▶ **PROVIDED PASSAGE**:
============================================================

Does § 52-362d(a) authorize the Commissioner of Human Resources to place of lien on property of someone who has complied with the orders of, the court, who is not delinquent, but who owes support for the period of time which preceded the date of the court's order, but which amount the court ordered to be paid in periodic payments?

The answer to that question is no. Section 52-362d can only be utilized when an obligor is delinquent in complying with a court order. To decide otherwise would be inconsistent with the legislative history of the statute, do violence to its choice of words, render superfluous a number of its words and ignore other statutes and render nugatory a decision of the court.

Legislative History

On April 12, 1985, Commissioner James Herris, Commissioner of the Department of Resources testified before the Joint Standing Judiciary Committee Hearings in support of Senate Bill 974 which currently is § 52-362 through § 52-362h of the Connecticut General Statutes. He indicated that the Senate Bill was an act implementing the Federal Child Support Enforcement Amendment of 1984. He introduced Tony Diniallo, the Chief of Child Support Enforcement in the State of Connecticut who clearly stated that this act dealt with delinquent obligors and the ability to place a lien on property if there is a delinquency of $500.00 or more. Judiciary Standing Committee Hearings, Part 6, page 1685-2019 (1985) at page 1874 to 1877. That position is consistent with the federal act and the federal regulations promulgated to support the Federal Child Support Enforcement Act.

============================================================

▶ **DATASET CONTENT**:
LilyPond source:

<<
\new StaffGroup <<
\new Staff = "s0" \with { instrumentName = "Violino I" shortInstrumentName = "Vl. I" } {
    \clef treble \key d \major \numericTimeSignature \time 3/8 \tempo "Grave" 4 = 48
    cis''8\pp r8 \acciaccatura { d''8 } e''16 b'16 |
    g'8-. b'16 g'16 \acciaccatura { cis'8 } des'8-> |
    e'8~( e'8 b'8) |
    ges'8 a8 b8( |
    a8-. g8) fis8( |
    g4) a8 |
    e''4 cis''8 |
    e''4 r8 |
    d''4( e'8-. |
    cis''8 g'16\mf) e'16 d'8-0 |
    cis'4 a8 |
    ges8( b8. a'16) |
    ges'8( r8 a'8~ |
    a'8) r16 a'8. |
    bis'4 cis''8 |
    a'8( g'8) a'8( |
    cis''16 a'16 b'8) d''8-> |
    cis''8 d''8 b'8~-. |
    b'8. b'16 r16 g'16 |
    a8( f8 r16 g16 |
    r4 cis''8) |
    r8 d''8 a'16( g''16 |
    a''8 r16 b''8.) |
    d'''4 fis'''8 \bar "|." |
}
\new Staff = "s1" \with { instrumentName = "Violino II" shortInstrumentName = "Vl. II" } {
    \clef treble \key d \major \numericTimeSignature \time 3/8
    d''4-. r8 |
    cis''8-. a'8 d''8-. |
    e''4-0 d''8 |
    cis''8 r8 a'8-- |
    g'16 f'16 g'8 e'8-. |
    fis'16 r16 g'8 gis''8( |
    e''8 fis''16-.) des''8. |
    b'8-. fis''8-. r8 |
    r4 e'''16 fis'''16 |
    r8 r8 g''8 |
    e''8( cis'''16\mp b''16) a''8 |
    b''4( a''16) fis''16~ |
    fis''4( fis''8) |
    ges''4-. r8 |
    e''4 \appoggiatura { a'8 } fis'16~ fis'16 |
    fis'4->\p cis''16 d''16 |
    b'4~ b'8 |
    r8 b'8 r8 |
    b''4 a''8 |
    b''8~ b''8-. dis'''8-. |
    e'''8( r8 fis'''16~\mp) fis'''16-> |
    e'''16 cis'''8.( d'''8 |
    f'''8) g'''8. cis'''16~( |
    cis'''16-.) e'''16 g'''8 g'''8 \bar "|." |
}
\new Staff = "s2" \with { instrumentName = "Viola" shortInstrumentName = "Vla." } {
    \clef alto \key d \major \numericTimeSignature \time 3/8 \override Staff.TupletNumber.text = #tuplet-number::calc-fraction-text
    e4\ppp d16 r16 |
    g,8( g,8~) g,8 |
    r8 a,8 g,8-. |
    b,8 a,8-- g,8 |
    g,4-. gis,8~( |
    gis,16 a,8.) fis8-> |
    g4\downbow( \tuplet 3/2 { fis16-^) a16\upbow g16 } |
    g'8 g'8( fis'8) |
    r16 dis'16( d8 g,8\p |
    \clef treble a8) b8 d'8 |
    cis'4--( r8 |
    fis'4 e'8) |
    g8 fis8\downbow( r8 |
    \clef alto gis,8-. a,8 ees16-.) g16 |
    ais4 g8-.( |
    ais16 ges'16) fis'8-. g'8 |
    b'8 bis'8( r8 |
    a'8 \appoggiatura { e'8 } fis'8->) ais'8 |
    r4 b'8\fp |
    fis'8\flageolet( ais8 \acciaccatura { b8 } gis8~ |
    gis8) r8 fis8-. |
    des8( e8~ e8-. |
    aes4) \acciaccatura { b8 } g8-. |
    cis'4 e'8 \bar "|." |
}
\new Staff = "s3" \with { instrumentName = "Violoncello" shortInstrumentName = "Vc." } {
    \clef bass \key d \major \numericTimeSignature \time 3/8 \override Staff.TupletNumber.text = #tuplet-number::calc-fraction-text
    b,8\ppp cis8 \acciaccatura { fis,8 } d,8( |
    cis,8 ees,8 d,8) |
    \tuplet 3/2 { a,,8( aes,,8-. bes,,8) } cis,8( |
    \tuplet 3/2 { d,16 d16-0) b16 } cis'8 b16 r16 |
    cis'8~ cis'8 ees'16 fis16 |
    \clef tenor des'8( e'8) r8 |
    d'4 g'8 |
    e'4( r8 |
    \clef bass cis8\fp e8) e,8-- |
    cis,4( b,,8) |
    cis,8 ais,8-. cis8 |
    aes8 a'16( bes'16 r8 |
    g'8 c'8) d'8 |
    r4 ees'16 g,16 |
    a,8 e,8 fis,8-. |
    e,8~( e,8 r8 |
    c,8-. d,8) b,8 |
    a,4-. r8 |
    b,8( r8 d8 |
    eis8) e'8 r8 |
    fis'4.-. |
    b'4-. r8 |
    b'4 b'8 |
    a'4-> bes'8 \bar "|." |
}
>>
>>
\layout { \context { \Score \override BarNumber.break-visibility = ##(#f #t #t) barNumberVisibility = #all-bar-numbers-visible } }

============================================================

▶ **TASK SET**:
A. Answer each question using the passage on the § 52-362d lien statute.
(i) Under what condition does the passage say § 52-362d can be used?
(ii) On what date did Commissioner James Herris testify before the Joint Standing Judiciary Committee?
(iii) What amount of delinquency did Tony Diniallo cite as allowing a lien on property?
B. Restate as a concise list the paragraph of the § 52-362d lien passage that begins "The answer to that question is no," preserving its main points.
C. Carry the passage on the § 52-362d lien statute forward from its final sentence.
The records are not required for any of this work.

▶ **EXERCISE ANSWERS**:
A.
(i) Only when an obligor is delinquent in complying with a court order.
(ii) April 12, 1985.
(iii) $500.00 or more.

B.
- The answer to the question posed is no.
- Section 52-362d may be used only when an obligor is delinquent in complying with a court order.
- A contrary conclusion would:
  - be inconsistent with the statute's legislative history;
  - do violence to its choice of words;
  - render a number of its words superfluous;
  - ignore other statutes;
  - render a decision of the court nugatory.

C.
Section 303.103 of the Office of Child Support Enforcement Regulations provide that the

State shall have in effect and use procedures which require that a lien will be imposed against the real and personal property of an absent parent who owes overdue support.

Overdue support as defined by § 301.1 of those regulations means delinquency pursuant to an obligation determined under a court order. 45 C.F.R. III (10-1-92 Edition).

Legislative Language

The language of the Statute itself substantiates in a number of ways that a lien may only issue when an obligor is delinquent in complying with court orders.

Section 52-362d(a) of the Connecticut General Statutes is as follows:

Section 52-362d. Lien against property of obligor for unpaid child support. Notice of intent. Filing of certificate. Foreclosure. Information re unpaid support reported to participating consumer reporting agency. Offset for child support arrearage against money payable by state to obligor. Notification by comptroller. Hearing. Regulations.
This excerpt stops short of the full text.